**Work required:** Needed from the data below: all lines that contain the word "APERTURE".

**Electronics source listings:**
※
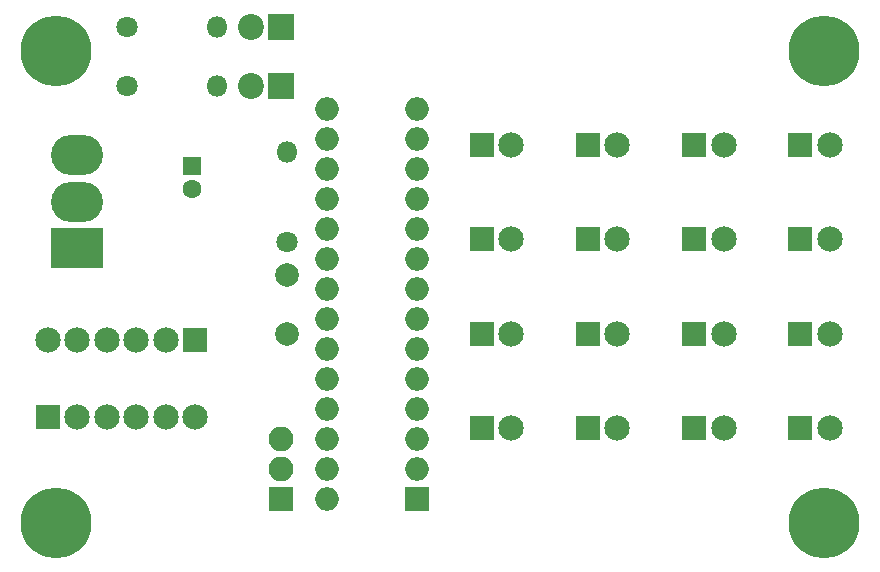
<source format=gbr>
G04 #@! TF.GenerationSoftware,KiCad,Pcbnew,(5.0.0)*
G04 #@! TF.CreationDate,2018-12-11T22:23:17+01:00*
G04 #@! TF.ProjectId,TLC5940_LED_driver_board-rev_1.0,544C43353934305F4C45445F64726976,rev?*
G04 #@! TF.SameCoordinates,Original*
G04 #@! TF.FileFunction,Soldermask,Bot*
G04 #@! TF.FilePolarity,Negative*
%FSLAX46Y46*%
G04 Gerber Fmt 4.6, Leading zero omitted, Abs format (unit mm)*
G04 Created by KiCad (PCBNEW (5.0.0)) date 12/11/18 22:23:17*
%MOMM*%
%LPD*%
G01*
G04 APERTURE LIST*
%ADD10O,2.000000X2.000000*%
%ADD11R,2.000000X2.000000*%
%ADD12R,2.150000X2.150000*%
%ADD13C,2.150000*%
%ADD14C,6.000000*%
%ADD15C,1.600000*%
%ADD16R,1.600000X1.600000*%
%ADD17O,2.100000X2.100000*%
%ADD18R,2.100000X2.100000*%
%ADD19O,1.800000X1.800000*%
%ADD20C,1.800000*%
%ADD21O,4.400000X3.400000*%
%ADD22R,4.400000X3.400000*%
%ADD23C,2.200000*%
%ADD24R,2.200000X2.200000*%
%ADD25C,2.000000*%
G04 APERTURE END LIST*
D10*
G04 #@! TO.C,U1*
X42880000Y-58000000D03*
X50500000Y-24980000D03*
X42880000Y-55460000D03*
X50500000Y-27520000D03*
X42880000Y-52920000D03*
X50500000Y-30060000D03*
X42880000Y-50380000D03*
X50500000Y-32600000D03*
X42880000Y-47840000D03*
X50500000Y-35140000D03*
X42880000Y-45300000D03*
X50500000Y-37680000D03*
X42880000Y-42760000D03*
X50500000Y-40220000D03*
X42880000Y-40220000D03*
X50500000Y-42760000D03*
X42880000Y-37680000D03*
X50500000Y-45300000D03*
X42880000Y-35140000D03*
X50500000Y-47840000D03*
X42880000Y-32600000D03*
X50500000Y-50380000D03*
X42880000Y-30060000D03*
X50500000Y-52920000D03*
X42880000Y-27520000D03*
X50500000Y-55460000D03*
X42880000Y-24980000D03*
D11*
X50500000Y-58000000D03*
G04 #@! TD*
D12*
G04 #@! TO.C,J4*
X83000000Y-44000000D03*
D13*
X85500000Y-44000000D03*
G04 #@! TD*
D12*
G04 #@! TO.C,J11*
X56000000Y-36000000D03*
D13*
X58500000Y-36000000D03*
G04 #@! TD*
D14*
G04 #@! TO.C,REF\002A\002A*
X20000000Y-20000000D03*
G04 #@! TD*
G04 #@! TO.C,REF\002A\002A*
X85000000Y-60000000D03*
G04 #@! TD*
G04 #@! TO.C,REF\002A\002A*
X20000000Y-60000000D03*
G04 #@! TD*
D15*
G04 #@! TO.C,C2*
X31500000Y-31750000D03*
D16*
X31500000Y-29750000D03*
G04 #@! TD*
D12*
G04 #@! TO.C,J0*
X83000000Y-52000000D03*
D13*
X85500000Y-52000000D03*
G04 #@! TD*
G04 #@! TO.C,J1*
X76500000Y-52000000D03*
D12*
X74000000Y-52000000D03*
G04 #@! TD*
G04 #@! TO.C,J2*
X65000000Y-52000000D03*
D13*
X67500000Y-52000000D03*
G04 #@! TD*
G04 #@! TO.C,J3*
X58500000Y-52000000D03*
D12*
X56000000Y-52000000D03*
G04 #@! TD*
D13*
G04 #@! TO.C,J5*
X76500000Y-44000000D03*
D12*
X74000000Y-44000000D03*
G04 #@! TD*
G04 #@! TO.C,J6*
X65000000Y-44000000D03*
D13*
X67500000Y-44000000D03*
G04 #@! TD*
G04 #@! TO.C,J7*
X58500000Y-44000000D03*
D12*
X56000000Y-44000000D03*
G04 #@! TD*
G04 #@! TO.C,J8*
X83000000Y-36000000D03*
D13*
X85500000Y-36000000D03*
G04 #@! TD*
G04 #@! TO.C,J9*
X76500000Y-36000000D03*
D12*
X74000000Y-36000000D03*
G04 #@! TD*
D13*
G04 #@! TO.C,J10*
X67500000Y-36000000D03*
D12*
X65000000Y-36000000D03*
G04 #@! TD*
D13*
G04 #@! TO.C,J12*
X85500000Y-28000000D03*
D12*
X83000000Y-28000000D03*
G04 #@! TD*
G04 #@! TO.C,J13*
X74000000Y-28000000D03*
D13*
X76500000Y-28000000D03*
G04 #@! TD*
G04 #@! TO.C,J14*
X67500000Y-28000000D03*
D12*
X65000000Y-28000000D03*
G04 #@! TD*
G04 #@! TO.C,J15*
X56000000Y-28000000D03*
D13*
X58500000Y-28000000D03*
G04 #@! TD*
D17*
G04 #@! TO.C,J16*
X39000000Y-52920000D03*
X39000000Y-55460000D03*
D18*
X39000000Y-58000000D03*
G04 #@! TD*
D12*
G04 #@! TO.C,J17*
X19266702Y-50997261D03*
D13*
X21766702Y-50997261D03*
X24266702Y-50997261D03*
X26766702Y-50997261D03*
X29266702Y-50997261D03*
X31766702Y-50997261D03*
G04 #@! TD*
G04 #@! TO.C,J18*
X19266702Y-44497261D03*
X21766702Y-44497261D03*
X24266702Y-44497261D03*
X26766702Y-44497261D03*
X29266702Y-44497261D03*
D12*
X31766702Y-44497261D03*
G04 #@! TD*
D19*
G04 #@! TO.C,R1*
X39500000Y-28600400D03*
D20*
X39500000Y-36220400D03*
G04 #@! TD*
D14*
G04 #@! TO.C,REF\002A\002A*
X85000000Y-20000000D03*
G04 #@! TD*
D21*
G04 #@! TO.C,J20*
X21750000Y-28825200D03*
X21750000Y-32787600D03*
D22*
X21750000Y-36750000D03*
G04 #@! TD*
D23*
G04 #@! TO.C,D1*
X36460000Y-23000000D03*
D24*
X39000000Y-23000000D03*
G04 #@! TD*
G04 #@! TO.C,D2*
X39000000Y-18000000D03*
D23*
X36460000Y-18000000D03*
G04 #@! TD*
D20*
G04 #@! TO.C,R2*
X26000000Y-23000000D03*
D19*
X33620000Y-23000000D03*
G04 #@! TD*
G04 #@! TO.C,R3*
X33620000Y-18000000D03*
D20*
X26000000Y-18000000D03*
G04 #@! TD*
D25*
G04 #@! TO.C,C1*
X39500000Y-44000000D03*
X39500000Y-39000000D03*
G04 #@! TD*
M02*

</source>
※
**Solution to the problem:**
G04 APERTURE LIST*
G04 APERTURE END LIST*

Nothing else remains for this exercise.